Easily Distracted » Blog Archive » Getting the Cool Job
One old colleague of mine used to say that there are two kinds of people in the world: those who divide the world into two kinds of people and those who don’t. (This was followed by Beker’s corollary: there are 10 kinds of people in the world–those who get binary and those who don’t.)
Timothy Burke, an associate professor in the Department of History at Swarthmore, wrote an interesting post yesterday in which he divides the world of work (all 20,000 titles in the Dictionary of Occupational Titles) into two types of jobs–Cool Jobs and Everything Else. In writing about the job prospects for new liberal arts graduates, he touches on the unpleasant reality that plagued my conscience during my years as a career counselor:
Right around September, a lot of last year’s graduates from liberal arts colleges are discovering that they appear to be qualified for approximately none of the jobs that they might actually want to have.
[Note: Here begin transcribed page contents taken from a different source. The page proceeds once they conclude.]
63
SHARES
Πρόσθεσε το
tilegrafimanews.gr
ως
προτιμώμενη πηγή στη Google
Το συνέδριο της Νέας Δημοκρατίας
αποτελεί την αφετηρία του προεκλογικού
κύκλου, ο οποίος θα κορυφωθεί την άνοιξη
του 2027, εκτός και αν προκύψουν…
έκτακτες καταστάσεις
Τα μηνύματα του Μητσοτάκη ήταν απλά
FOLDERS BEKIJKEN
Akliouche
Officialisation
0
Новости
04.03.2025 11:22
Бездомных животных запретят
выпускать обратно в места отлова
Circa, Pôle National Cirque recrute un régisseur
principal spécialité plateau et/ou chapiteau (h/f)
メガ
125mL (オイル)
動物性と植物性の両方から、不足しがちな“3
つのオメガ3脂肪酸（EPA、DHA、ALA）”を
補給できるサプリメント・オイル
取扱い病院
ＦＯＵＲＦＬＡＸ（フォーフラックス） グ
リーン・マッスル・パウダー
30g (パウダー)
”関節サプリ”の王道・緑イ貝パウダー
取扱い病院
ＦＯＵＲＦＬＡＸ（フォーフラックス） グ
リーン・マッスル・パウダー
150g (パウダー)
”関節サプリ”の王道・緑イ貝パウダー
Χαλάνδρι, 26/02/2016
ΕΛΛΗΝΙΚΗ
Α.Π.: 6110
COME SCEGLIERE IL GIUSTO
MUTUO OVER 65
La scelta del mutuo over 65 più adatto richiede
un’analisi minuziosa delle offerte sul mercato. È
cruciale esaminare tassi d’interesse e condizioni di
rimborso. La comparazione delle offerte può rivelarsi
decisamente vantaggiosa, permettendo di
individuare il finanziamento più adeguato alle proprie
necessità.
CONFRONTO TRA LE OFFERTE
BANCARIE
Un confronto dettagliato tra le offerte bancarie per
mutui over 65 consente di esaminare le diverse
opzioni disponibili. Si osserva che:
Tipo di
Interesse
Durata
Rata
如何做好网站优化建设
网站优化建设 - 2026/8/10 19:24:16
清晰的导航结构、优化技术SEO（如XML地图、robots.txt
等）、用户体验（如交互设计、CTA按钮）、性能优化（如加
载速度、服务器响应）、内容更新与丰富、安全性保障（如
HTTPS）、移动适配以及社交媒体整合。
As Tim notes, few colleges are very forthright about acknowledging the fact that most postgraduate jobs aren’t very glamorous. The alumni review articles tend to focus on the folks that become Assistant Travel Editor for the Bride Magazine Honeymoon issue rather than on those who become an assistant terminal manager at the local Rodeway Express hub.
One of the ways we fail students is to let them spend four years and tens of thousands of dollars without helping them spend at least some time thinking and writing about where they might fit into the world when they graduate. It wouldn’t corrupt our liberal arts curriculum too much to require that students apply some of their critical thinking skills to identifying and articulating their passions, strengths, values and then trying to understand sorts of jobs in the economy that match as as closely as possible. Ideally process of matching their interests with jobs in the real world would happen while they were still in school and could do something about it if there were a mismatch.
There are a few cool jobs, and obviously there are lots that suck big time. But there are lots of jobs that fall clearly in between those poles. Some parts are cool, so aren’t, but they need to be done and someone is going to get paid to do them. There’s something missing from our educational process when 21 year old graduates aren’t more knowledgeable and realistic about their own economy.